1. Shingles Appear to Bulge Out from the Roof
One sign that you may have water leaking under your roof's shingles is when you start seeing bulged areas. The roof should be relatively flat without any hills or valleys in it.
However, if your roof has any shingles that are missing or broken, water can run underneath of them and collect in an area downhill from its entry point. If the shingles the water ends up at are still in good condition, they can trap moisture.
While the bulging does not usually happen overnight, eventually, pressure from the trapped water will push the shingles outward. If these areas are not replaced and the broken or missing shingles dealt with, the shingles will deteriorate to the point of falling off, and you will start seeing water leaking inside of your house.

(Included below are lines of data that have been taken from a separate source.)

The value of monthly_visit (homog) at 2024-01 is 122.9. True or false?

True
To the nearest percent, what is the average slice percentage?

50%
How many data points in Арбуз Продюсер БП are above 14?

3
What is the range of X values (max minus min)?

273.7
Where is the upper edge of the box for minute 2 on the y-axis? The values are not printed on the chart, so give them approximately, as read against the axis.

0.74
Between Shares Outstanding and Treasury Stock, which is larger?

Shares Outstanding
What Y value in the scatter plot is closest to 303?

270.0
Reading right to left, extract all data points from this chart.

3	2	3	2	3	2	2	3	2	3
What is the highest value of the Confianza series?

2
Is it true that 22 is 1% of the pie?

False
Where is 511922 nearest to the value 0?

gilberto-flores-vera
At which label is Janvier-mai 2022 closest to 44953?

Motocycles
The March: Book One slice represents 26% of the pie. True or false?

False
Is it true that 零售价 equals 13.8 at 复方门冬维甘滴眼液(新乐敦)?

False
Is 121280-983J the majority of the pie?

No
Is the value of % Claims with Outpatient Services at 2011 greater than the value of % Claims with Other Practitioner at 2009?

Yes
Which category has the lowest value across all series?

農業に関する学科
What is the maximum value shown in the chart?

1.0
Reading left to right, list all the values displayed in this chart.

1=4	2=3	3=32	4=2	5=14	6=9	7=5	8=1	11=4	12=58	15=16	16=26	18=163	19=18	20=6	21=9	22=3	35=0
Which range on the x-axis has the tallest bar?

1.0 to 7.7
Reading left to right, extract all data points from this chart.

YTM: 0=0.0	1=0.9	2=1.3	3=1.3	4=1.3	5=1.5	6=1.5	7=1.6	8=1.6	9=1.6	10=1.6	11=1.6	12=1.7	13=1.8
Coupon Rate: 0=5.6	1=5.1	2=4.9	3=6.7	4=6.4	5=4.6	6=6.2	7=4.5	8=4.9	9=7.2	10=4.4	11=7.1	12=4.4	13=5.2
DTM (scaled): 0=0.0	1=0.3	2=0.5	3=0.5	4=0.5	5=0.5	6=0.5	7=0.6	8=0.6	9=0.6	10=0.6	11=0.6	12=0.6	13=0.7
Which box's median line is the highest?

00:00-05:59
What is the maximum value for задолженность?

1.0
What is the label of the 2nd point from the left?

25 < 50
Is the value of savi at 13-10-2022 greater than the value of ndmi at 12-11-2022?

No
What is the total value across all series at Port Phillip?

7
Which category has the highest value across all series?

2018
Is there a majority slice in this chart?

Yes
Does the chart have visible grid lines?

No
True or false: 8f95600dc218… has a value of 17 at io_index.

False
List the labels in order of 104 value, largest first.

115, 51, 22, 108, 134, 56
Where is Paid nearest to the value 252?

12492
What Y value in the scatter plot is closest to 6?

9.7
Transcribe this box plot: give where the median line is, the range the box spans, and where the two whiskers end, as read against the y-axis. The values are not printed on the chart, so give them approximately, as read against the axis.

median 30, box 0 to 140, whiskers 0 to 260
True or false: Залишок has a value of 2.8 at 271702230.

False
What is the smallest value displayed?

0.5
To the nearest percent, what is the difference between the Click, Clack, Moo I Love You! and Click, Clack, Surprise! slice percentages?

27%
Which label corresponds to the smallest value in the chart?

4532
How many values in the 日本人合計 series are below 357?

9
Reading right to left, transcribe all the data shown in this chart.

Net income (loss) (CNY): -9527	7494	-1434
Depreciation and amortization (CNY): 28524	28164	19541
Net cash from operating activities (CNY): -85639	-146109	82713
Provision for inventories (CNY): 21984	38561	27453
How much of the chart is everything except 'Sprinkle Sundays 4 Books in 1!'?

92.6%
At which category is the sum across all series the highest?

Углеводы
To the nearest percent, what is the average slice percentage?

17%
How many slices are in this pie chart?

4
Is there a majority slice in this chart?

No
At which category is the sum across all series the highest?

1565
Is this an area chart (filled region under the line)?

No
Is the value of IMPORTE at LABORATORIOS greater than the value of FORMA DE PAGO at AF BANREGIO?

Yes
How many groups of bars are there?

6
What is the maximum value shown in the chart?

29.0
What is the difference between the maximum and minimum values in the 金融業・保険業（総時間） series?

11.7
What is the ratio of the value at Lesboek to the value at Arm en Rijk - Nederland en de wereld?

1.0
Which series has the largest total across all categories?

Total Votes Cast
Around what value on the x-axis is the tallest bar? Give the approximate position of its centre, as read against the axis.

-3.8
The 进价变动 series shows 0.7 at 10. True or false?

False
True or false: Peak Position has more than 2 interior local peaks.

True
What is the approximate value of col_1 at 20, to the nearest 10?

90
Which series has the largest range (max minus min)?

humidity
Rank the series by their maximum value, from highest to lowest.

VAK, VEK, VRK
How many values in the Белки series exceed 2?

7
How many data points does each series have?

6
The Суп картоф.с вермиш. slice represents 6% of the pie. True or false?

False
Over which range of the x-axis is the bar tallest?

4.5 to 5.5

2. Concaved Areas Are Present on Your Roof
On the flip side of bulges that may form when water is leaking under your roof's shingles, you may also start seeing the formation of concaved areas that look like dips in the roof. While bugling shingles usually indicate superficial damage to your roof, concaved areas mean that the underlying structures are damaged.
When water seeps into the plywood to which the shingles are attached, it does not readily evaporate. While the wood remains wet, it eventually starts to rot, and the weight of the shingles causes it to cave.
Not only does this greatly increase your risk of having water leaks in your house, but it also affects the structural integrity of the roof. If the wood is not replaced, it could eventually cave in, causing extreme damage and costly repairs.
If you see either or both of the above signs, there is most likely water leaking underneath your shingles and becoming trapped, remaining long enough to put pressure on the shingles or deteriorate the underlying wood. Contact residential roofers as soon as you notice these problem areas so that they may inspect your roof and discuss your options for either repairing or replacing it.